> **Source document**:
The new clause seeks to remove the destruction of documents, failure to disclose all material facts, failure to apply immediately or political activities in the United Kingdom as bases upon which an application may be refused. Let us consider the case of someone who has been consistently opposed to the regime in Iran. He is forced to live and work underground and to change his name and identity. He manages to flee the country, often paying people to guide him at night, and arrives in Peshawar in Pakistan. He then seeks to buy an identity and to travel to a place of safety in another part of the world. That example is based on an actual case.

When that person finally arrives at, say, Heathrow, he would be loth to reveal all that information. He would seek to enter Britain as a visitor before considering with friends the next step and would apply for political asylum. The fact that such a person does not make an immediate application and has destroyed all evidence of his identity on the way here would be detrimental to his case. He would have destroyed that evidence by throwing documents away, flushing them down a toilet, tearing them up or burning them. People do such things because they are frightened and want to get away to a place of safety. If someone carried such documents during his night time journey in Iran, he would be liable to arrest, detention and possible execution and his family, relatives and friends could suffer a similar fate.

> **Information provided**:
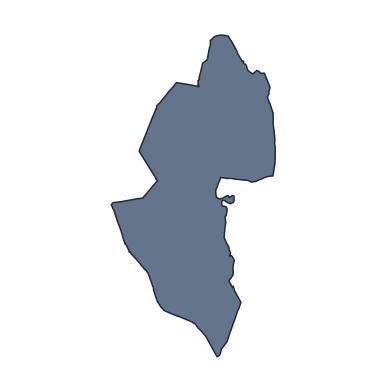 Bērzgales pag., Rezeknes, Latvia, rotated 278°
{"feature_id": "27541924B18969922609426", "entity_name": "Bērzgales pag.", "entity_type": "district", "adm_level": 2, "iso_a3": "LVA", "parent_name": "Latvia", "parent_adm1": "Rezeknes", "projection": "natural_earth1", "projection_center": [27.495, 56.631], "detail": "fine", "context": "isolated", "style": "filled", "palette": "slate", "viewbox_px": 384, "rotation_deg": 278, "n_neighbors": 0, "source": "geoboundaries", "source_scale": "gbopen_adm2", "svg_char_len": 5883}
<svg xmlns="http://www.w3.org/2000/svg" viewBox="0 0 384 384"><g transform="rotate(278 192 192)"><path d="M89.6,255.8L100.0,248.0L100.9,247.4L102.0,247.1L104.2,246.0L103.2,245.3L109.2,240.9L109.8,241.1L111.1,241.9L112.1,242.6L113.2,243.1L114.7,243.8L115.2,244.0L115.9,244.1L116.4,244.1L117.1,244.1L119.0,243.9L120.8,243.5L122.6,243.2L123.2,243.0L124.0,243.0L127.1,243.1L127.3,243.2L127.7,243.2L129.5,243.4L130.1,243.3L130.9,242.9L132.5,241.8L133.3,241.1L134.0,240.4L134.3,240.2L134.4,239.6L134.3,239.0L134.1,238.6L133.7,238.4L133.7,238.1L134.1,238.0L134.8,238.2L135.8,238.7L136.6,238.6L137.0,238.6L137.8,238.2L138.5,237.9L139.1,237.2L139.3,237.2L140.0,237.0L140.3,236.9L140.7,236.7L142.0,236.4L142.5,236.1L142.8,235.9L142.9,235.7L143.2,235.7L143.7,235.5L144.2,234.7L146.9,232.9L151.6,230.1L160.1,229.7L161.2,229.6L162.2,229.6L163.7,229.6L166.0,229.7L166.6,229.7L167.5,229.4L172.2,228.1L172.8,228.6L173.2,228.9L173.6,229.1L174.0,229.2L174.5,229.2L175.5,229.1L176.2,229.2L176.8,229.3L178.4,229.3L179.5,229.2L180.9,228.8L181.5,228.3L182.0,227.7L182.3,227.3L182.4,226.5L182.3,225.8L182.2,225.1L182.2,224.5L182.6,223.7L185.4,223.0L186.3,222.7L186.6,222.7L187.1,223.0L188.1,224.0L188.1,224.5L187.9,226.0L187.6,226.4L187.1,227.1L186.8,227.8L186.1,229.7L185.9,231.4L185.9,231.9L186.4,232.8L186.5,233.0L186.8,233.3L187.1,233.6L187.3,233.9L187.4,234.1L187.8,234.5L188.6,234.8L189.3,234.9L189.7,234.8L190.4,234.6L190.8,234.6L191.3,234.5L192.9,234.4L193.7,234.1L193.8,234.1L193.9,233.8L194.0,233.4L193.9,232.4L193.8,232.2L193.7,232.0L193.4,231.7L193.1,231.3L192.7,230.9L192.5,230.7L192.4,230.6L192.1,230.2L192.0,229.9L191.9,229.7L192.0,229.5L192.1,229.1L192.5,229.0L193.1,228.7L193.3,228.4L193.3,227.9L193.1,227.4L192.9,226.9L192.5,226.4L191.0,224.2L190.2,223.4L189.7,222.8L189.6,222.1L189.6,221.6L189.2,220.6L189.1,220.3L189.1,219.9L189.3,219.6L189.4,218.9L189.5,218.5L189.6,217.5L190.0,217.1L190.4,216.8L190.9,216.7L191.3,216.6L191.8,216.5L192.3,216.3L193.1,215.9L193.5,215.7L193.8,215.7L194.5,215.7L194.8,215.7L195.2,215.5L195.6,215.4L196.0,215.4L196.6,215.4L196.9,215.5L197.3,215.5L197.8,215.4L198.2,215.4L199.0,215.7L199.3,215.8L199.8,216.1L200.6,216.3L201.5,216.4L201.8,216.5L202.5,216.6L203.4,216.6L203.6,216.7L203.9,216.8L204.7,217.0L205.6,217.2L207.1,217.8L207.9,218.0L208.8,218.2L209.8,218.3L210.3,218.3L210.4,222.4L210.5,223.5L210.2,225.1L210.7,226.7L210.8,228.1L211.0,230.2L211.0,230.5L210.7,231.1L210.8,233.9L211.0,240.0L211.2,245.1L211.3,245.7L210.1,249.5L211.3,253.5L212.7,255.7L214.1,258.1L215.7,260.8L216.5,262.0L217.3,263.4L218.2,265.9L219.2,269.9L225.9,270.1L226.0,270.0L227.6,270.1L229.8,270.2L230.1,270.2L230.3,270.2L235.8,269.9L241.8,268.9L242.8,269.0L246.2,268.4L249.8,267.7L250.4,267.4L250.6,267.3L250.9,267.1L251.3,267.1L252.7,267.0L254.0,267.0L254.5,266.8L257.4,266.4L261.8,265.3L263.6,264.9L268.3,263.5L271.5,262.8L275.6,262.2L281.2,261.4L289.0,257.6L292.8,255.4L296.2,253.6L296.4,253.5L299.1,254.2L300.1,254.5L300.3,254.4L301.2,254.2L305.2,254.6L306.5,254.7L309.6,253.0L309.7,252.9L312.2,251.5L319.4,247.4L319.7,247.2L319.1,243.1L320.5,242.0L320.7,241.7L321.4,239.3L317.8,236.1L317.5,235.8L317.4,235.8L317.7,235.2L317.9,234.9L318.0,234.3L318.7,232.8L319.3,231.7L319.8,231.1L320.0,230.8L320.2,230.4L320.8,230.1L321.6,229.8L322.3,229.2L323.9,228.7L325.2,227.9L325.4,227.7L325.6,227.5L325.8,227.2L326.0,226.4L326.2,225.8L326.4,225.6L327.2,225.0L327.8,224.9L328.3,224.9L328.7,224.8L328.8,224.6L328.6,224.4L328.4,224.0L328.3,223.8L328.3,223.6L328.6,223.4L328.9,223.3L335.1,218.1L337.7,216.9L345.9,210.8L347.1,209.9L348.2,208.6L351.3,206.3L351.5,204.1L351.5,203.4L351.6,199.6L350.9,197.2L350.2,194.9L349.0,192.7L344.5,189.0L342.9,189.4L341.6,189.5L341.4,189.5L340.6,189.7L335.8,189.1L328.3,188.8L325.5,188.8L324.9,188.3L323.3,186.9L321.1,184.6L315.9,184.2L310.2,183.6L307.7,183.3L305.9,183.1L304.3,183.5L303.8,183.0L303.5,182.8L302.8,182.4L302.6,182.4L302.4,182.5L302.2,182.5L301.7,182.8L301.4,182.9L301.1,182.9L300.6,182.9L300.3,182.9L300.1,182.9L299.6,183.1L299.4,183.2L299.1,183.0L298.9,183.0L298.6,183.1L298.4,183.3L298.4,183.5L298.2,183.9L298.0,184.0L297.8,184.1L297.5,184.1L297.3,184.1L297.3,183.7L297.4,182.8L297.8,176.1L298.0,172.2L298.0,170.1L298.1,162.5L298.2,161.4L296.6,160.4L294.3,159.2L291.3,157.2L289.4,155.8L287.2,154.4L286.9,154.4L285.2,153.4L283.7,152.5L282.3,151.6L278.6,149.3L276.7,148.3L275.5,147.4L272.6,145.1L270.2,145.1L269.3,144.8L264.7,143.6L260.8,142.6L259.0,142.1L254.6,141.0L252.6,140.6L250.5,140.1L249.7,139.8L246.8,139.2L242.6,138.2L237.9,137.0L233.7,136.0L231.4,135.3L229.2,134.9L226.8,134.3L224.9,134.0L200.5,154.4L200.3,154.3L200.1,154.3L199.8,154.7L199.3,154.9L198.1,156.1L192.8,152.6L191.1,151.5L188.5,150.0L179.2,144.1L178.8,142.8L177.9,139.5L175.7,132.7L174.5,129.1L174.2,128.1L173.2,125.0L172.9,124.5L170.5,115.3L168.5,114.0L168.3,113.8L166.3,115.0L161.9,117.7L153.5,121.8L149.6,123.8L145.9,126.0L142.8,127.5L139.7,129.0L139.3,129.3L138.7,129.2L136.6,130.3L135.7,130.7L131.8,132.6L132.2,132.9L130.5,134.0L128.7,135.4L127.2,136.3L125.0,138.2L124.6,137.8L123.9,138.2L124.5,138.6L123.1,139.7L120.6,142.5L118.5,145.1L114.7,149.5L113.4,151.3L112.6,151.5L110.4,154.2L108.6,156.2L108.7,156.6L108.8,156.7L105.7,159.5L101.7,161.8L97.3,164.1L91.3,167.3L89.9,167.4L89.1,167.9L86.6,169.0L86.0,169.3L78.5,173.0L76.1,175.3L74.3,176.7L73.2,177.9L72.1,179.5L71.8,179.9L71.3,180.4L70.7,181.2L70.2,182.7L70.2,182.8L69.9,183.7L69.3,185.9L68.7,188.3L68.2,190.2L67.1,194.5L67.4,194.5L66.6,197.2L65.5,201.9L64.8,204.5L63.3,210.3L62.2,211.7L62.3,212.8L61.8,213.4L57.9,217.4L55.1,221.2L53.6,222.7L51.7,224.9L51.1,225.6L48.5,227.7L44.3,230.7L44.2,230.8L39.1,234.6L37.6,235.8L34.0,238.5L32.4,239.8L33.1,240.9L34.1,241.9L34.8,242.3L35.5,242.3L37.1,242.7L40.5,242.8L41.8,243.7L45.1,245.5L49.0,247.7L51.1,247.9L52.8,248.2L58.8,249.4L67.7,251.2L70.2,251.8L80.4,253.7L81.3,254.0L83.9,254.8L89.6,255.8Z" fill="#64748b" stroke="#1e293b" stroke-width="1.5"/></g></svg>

> **Given request 1**:
In the asylum excerpt, where in Pakistan does the person fleeing Iran arrive?
> **Given request 2**:
Please return the passage of the asylum excerpt starting at "When that person" and ending at "a similar fate.".
> **Given request 3**:
Supply the next part of the asylum excerpt, picking up after its final sentence.
None of the lines has anything to do with the asylum excerpt.

> **Reply 1**:
Peshawar.

> **Reply 2**:
When that person finally arrives at, say, Heathrow, he would be loth to reveal all that information. He would seek to enter Britain as a visitor before considering with friends the next step and would apply for political asylum. The fact that such a person does not make an immediate application and has destroyed all evidence of his identity on the way here would be detrimental to his case. He would have destroyed that evidence by throwing documents away, flushing them down a toilet, tearing them up or burning them. People do such things because they are frightened and want to get away to a place of safety. If someone carried such documents during his night time journey in Iran, he would be liable to arrest, detention and possible execution and his family, relatives and friends could suffer a similar fate.

> **Reply 3**:
I mentioned political activities in the United Kingdom. The hon. Member for Northampton, North (Mr. Marlow) and others represent a rather curious lunatic element in the Conservative party. The hon. Gentleman is not here, but I shall later tell him what I have said about him as I am sure he would be interested to hear it. Political activity in Britain is detrimental to a person's chances of gaining political asylum. Is it so wrong for someone seeking political asylum from a repressive regime to undertake peaceful political activities against that regime? I see nothing wrong with that if he had been consistently opposed to that regime throughout the time that he lived under it.

I know people who have been asked by the immigration service what they had been doing in this country to oppose the regime from which they had fled. They said that they had not done much because they were worried about their position. That was counted against them. The new clause seeks to make clear and specific what can or cannot be used in forming a judgment of an asylum seeker's credibility. I hope that no hon. Member will ever have to seek political asylum.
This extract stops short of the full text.